Editorial Reviews and Product Descriptions

Product Description

From the highly acclaimed, award-winning author of Floating in My Mother's Palm comes a stunning novel about ordinary people living in extraordinary times.

Trudi Montag is a Zwerg -- a dwarf -- short, undesirable, different, the voice of anyone who has ever tried to fit in. Eventually she learns that being different is a secret that all humans share -- from her mother who flees into madness, to her friend Georg whose parents pretend he's a girl, to the Jews Trudi harbors in her cellar.

Ursula Hegi brings us a timeless and unforgettable story in Trudi and a small town, weaving together a profound tapestry of emotional power, humanity, and truth.

Amazon.com Review

Oprah Book Club® Selection, February 1997: Ursula Hegi's Stones from the River clamors for comparisons to Gunter Grass's The Tin Drum; her protagonist Trudi Montag--like the unforgettable Oskar Mazerath--is a dwarf living in Germany during the two World Wars. To its credit, Stones does not wilt from the comparison. Hegi's book has a distinctive, appealing flavor of its own. Stone's characters are off-center enough to hold your attention despite the inevitable dominance of the setting: There's Trudi's mother, who slowly goes insane living in an "earth nest" beneath the family house; Trudi's best friend Georg, whose parents dress him as the girl they always wanted; and, of course, Trudi herself, whose condition dooms her to long for an impossible normalcy. Futhermore, the reader's inevitable sympathy for Trudi, the dwarf, heightens the true grotesqueness of Nazi Germany. Stones from the River is a nightmare journey with an unforgettable guide.

Customer Reviews

Our book club loved it - Reviewed on 2008-11-22
* * * * *

Let me add my vote to the "yesses" for this book. Hegi draws her characters with unusual depth. She populates the whole town with a mixture of people that anyone who's lived in any community can recognize, in mixtures of selfishness and selflessness that anyone who's looked into their own soul can recognize.
Couldn't put it down - Reviewed on 2008-09-27
* * * * *

This is one of the most original and deeply "human" epics I've ever read. A must read.
Shoot me now - Reviewed on 2008-07-16
*
3 customers found this review not to be helpful.
I had to read and annotate this book for AP language/composition. It was the worst book I have ever read in my entire life.
not a disappointment - Reviewed on 2008-07-03
* * * * *

Some books disappoint on a second reading, but not this one. When it came time for my book club to read this book I was very excited, because I remembered that I really liked it the first time I read it. And I was not disappointed. I think I liked this book at least as much the second time around as the first.

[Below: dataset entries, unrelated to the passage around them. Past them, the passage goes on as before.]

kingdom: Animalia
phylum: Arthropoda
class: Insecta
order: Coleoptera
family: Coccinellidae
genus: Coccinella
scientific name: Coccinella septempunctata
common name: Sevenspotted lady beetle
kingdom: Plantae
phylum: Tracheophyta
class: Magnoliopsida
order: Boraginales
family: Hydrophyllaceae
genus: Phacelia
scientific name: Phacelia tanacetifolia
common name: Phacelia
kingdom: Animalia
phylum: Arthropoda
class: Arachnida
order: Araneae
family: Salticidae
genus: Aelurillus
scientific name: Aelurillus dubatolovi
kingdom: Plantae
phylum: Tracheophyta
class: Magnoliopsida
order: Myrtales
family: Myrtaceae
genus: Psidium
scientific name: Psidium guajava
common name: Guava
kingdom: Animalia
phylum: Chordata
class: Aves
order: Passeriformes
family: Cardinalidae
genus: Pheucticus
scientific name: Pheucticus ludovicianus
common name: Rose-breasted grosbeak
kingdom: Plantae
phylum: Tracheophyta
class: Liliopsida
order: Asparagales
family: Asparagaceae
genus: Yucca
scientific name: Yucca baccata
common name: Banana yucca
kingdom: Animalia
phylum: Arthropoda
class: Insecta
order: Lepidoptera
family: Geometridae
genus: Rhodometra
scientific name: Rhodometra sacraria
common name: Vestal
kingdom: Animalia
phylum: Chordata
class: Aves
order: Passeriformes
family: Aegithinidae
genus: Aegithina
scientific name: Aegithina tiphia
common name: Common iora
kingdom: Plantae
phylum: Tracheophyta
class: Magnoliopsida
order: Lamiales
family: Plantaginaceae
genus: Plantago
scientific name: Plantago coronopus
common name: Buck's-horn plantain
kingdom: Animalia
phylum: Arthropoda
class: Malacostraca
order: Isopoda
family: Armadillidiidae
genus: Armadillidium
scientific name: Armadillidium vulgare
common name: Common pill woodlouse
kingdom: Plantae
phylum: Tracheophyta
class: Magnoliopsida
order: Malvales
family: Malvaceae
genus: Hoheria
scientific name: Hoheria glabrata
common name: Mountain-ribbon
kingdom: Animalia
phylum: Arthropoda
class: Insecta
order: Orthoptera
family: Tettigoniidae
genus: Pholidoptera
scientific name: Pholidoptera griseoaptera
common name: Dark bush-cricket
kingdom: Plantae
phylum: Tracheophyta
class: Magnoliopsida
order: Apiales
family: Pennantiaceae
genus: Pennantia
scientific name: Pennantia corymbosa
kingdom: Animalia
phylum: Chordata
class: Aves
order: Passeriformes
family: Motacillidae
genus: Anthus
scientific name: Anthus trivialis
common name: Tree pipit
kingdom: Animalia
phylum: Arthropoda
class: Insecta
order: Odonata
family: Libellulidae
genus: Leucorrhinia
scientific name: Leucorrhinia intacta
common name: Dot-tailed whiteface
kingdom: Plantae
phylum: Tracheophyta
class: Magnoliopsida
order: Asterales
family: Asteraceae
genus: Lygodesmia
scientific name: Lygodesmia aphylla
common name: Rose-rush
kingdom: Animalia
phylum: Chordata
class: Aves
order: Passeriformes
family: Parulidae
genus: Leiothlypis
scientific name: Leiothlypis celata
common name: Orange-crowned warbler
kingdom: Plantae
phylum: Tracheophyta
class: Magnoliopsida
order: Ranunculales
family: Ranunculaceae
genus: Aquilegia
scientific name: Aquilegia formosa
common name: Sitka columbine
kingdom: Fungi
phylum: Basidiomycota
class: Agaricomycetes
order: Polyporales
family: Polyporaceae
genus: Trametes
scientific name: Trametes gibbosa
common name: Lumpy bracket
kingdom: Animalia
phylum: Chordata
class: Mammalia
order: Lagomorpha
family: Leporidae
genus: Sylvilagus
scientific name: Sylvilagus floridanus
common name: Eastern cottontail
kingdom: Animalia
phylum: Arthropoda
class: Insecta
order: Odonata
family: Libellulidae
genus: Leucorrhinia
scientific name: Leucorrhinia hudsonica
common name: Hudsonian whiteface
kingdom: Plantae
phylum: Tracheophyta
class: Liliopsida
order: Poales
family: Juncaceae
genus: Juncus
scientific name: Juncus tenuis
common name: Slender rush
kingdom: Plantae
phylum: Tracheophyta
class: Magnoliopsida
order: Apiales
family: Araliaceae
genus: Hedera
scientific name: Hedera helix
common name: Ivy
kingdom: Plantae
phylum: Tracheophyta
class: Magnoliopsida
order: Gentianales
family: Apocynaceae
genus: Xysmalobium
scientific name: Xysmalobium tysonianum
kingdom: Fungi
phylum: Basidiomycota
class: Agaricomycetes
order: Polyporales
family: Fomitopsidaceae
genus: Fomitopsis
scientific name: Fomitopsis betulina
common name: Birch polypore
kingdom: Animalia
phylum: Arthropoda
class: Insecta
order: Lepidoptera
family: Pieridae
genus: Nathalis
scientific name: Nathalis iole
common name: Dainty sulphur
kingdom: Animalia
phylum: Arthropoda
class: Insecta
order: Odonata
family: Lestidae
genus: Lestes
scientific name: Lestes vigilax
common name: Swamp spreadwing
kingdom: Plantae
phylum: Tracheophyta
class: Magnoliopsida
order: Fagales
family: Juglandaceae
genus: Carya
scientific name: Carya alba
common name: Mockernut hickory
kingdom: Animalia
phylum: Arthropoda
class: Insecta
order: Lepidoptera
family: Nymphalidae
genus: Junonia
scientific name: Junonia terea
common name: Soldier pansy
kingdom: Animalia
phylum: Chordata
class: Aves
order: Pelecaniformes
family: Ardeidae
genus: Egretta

This is a story with two contrasting themes. One is difference. Told mostly from the perspective of Trudi, a dwarf, who feels how different she is from the members of her community on a daily basis. And she sees how difference in others is persecuted under the Nazis.

The other theme of this book is community. One thing I really liked about this book is how we come to know so many members of Trudi's community throughout their lives. We understand as well as Trudi does why certain members of the community do certain things, because we have known them almost as long as she has. Hegi does a wonderful job of bringing the whole community to life.

And she is more than equal to the task of describing what the advent of Nazism does to this small German community. She does not shy away from the people who enthusiastically embrace Hitler and his party, but she does portray in a more sympathetic way those who at least question Hitler's policies.

Rather than making a judgment call, though, based on how her characters respond to the Third Reich, Hegi seems more interested in demonstrating the range of responses that existed in a small town, and how those differing responses change the character of the town itself.
Book club choice - Reviewed on 2008-05-31
* * *

This was my book club's choice last month, and probably not a book I would have picked up on my own. But I enjoyed it. It was a little hard to read with a lot of German words stuck here and here, and a lot of characters to keep track of. But you were rooting for Trudi throughout the book. Got an understanding for what a small person goes through on a regular basis. It also painted a great picture of Nazi occupied Germany, and not only what Jews went through but how good German people did what they needed to, to survive and keep their families alive. I sometimes wondered what was going on in those towns outside the concentration camps and why they didnt ask what was going on..have a pretty good picture now why.